In 1938, Lebrun moved to Santa Barbara, California, where he joined the faculty of Chouinard Art Institute. He became a United States citizen in 1939. These changes in circumstance marked the beginning of his most productive years. Lebrun's professional evolution defies convenient classification. Embracing both traditional and modern concepts of art, and in the end equally at ease with both, he drew inspiration from quarters as diverse as the Italian baroque masters, Paul Cezanne, and Pablo Picasso. From the powerful realism that characterized the drawings of his first one-man exhibitions of the early 1940's, his art had by the decade's end become a mixture of abstraction and expressionism. Nevertheless, Lebrun never entirely forsook realistic forms, and in his later years he periodically worked out inventive "revisions" of the works of Goya.
In 1947 Lebrun began his "Crucifixion cycle. " For some three years he devoted himself almost entirely to variant portrayals of Christ's martyrdom. The exhibition of this phase of his work in 1950, at the Los Angeles County Museum of Art and the de Young Museum in San Francisco, won him an international reputation.
In 1951 he was appointed director of the Jepson Art Institute in Los Angeles, where he had been teaching since 1947. In the early 1950's he also taught at the Instituto Allende in Mexico. There a new vividness of light and color entered his work, and he began to experiment in collage.

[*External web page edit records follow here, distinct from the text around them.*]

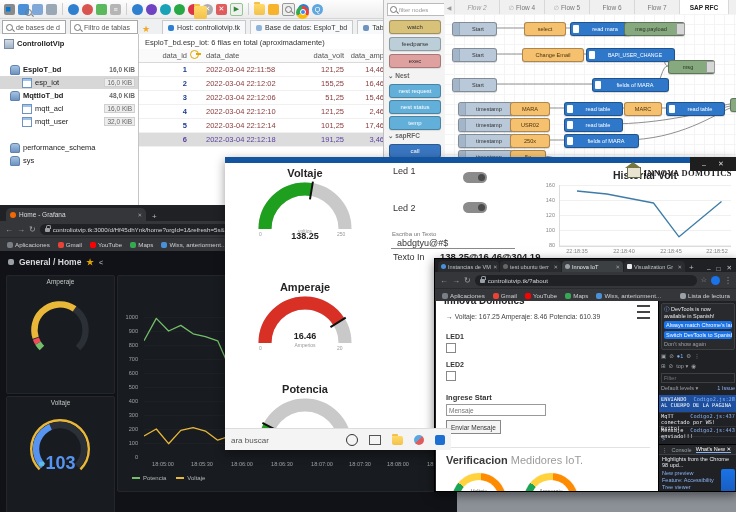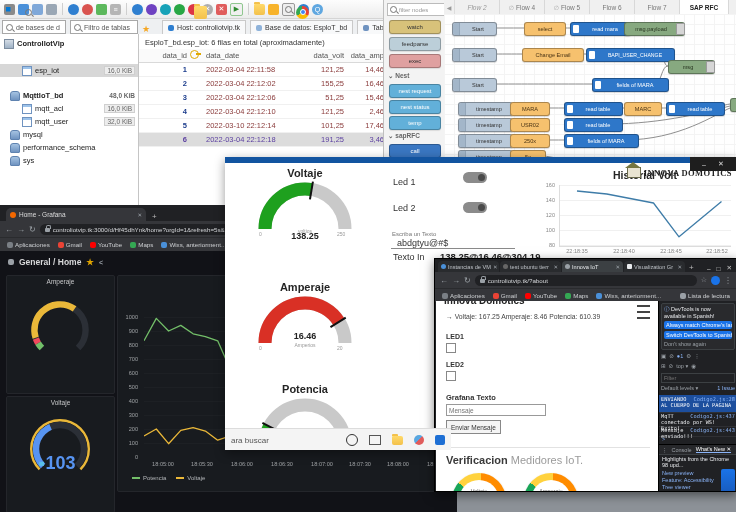"esp_iot" div.titem { top: 30px -> 42px }
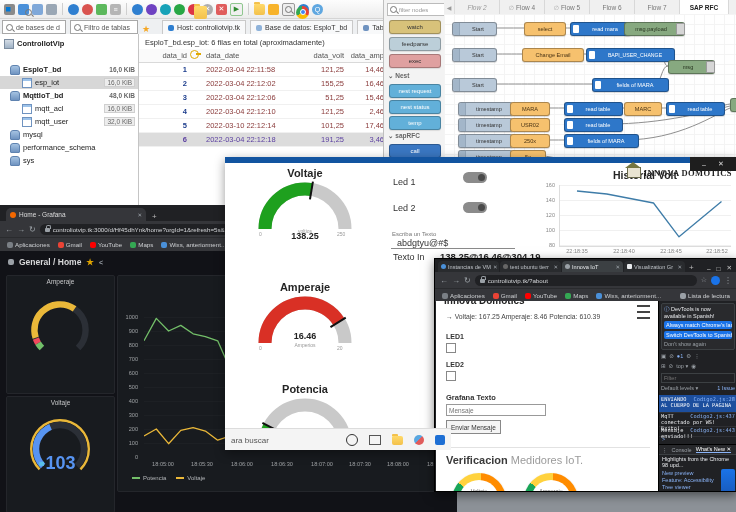"2022-03-10 22:12:14" span.c-date { text: 2022-03-10 -> 2022-03-04 }
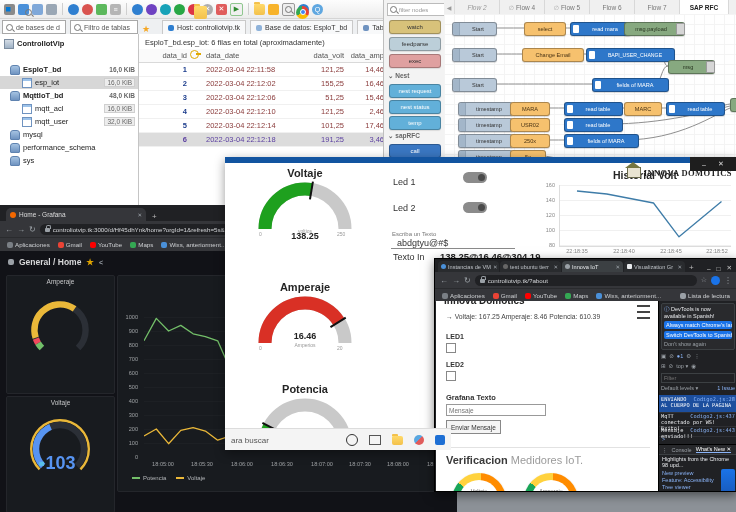"mysql" div.titem { html: <div> <span></span> <span>mysql</span> </div> -> none }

On his return to California, Lebrun embarked on a series of drawings and paintings depicting the horrors of the Nazi concentration camps. His thematic concern was not so much man's cruelty to man as the indomitability of the human spirit.
Among the greatest achievements of Lebrun's final period was his mural portrayal of Genesis for Pomona College in California. With this work, one critic claimed, the artist had come closer than ever before to achieving an "essential synthesis of intent and accomplishment. " The success of this venture proved something of a catalyst; and in Lebrun's subsequent work, mainly graphic interpretations of literary images from Dante, Herman Melville, and Bertolt Brecht, the unity of purpose and expression reached still greater heights.
Throughout his career Lebrun remained indefatigably adventurous. In the two years before his death, he began experimenting in sculpture. Immediately at home in this medium, he worked with amazing rapidity. Lebrun died in Malibu, California.
Lebrun was a main figure in the early Los Angeles modern art history. Many of his works addressed issues that dealt with the human condition. He was best known for his series of paintings on "The Crucifixion. " The thirty-odd figures in wax and bronze left at his death were considered to be among his most impressive work.
(Black Cloth. 4 original lithographs, signed in the plate,...)
(art book)
His first wife, Portia Novello, was a commercial artist. They had no children. They divorced in 1937. In 1940 he married Elaine Leonard Corbino. They had no children. She died in 1946. On July 19, 1948, Lebrun married Constance Johnson Hovey, and shortly thereafter adopted her son by a previous marriage.